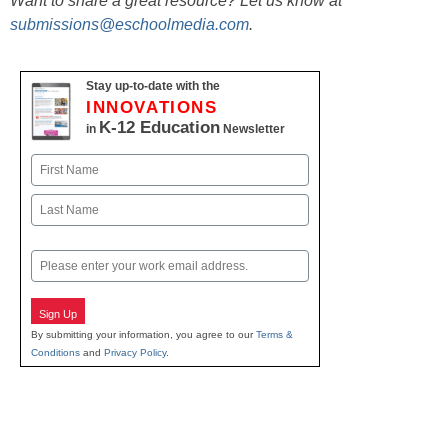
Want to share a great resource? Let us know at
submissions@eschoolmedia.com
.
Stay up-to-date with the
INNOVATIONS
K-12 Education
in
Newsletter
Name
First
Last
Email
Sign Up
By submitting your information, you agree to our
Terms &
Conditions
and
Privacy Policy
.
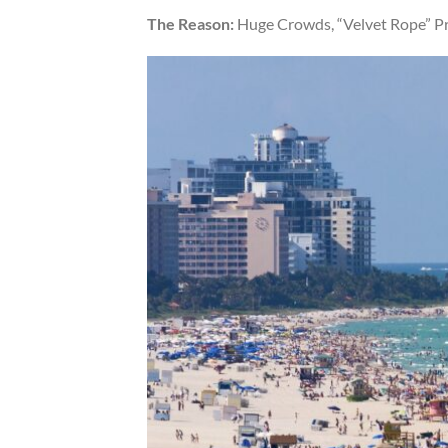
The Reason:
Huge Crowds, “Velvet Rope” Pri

━━━

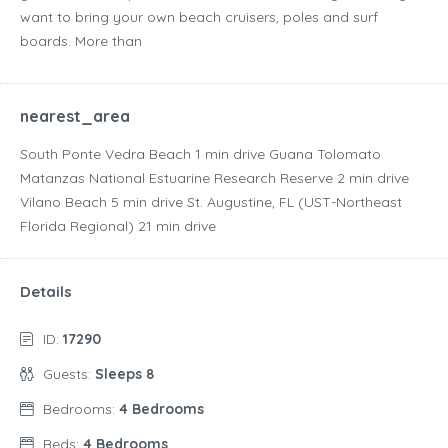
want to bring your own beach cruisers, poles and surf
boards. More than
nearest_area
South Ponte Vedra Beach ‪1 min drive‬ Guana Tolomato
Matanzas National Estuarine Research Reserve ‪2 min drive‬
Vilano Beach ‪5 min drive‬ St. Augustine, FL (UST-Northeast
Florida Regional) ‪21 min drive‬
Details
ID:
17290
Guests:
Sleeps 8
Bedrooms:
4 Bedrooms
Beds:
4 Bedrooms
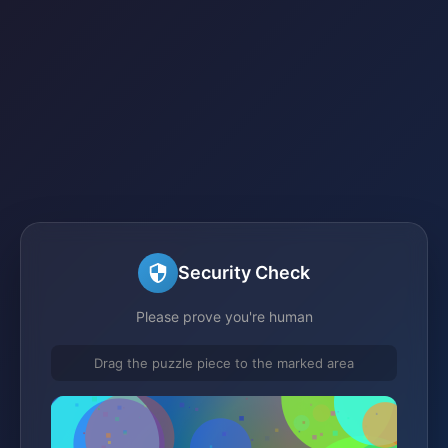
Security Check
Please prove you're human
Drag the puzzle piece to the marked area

━━━

▶ [ACTION ITEM] Take the listing above and repeat exactly the lines from the one containing "Please prove you're human" through the one containing "Drag the puzzle piece to the marked area", both included.

▶ [OUTPUT OF THE TASK]
Please prove you're human
Drag the puzzle piece to the marked area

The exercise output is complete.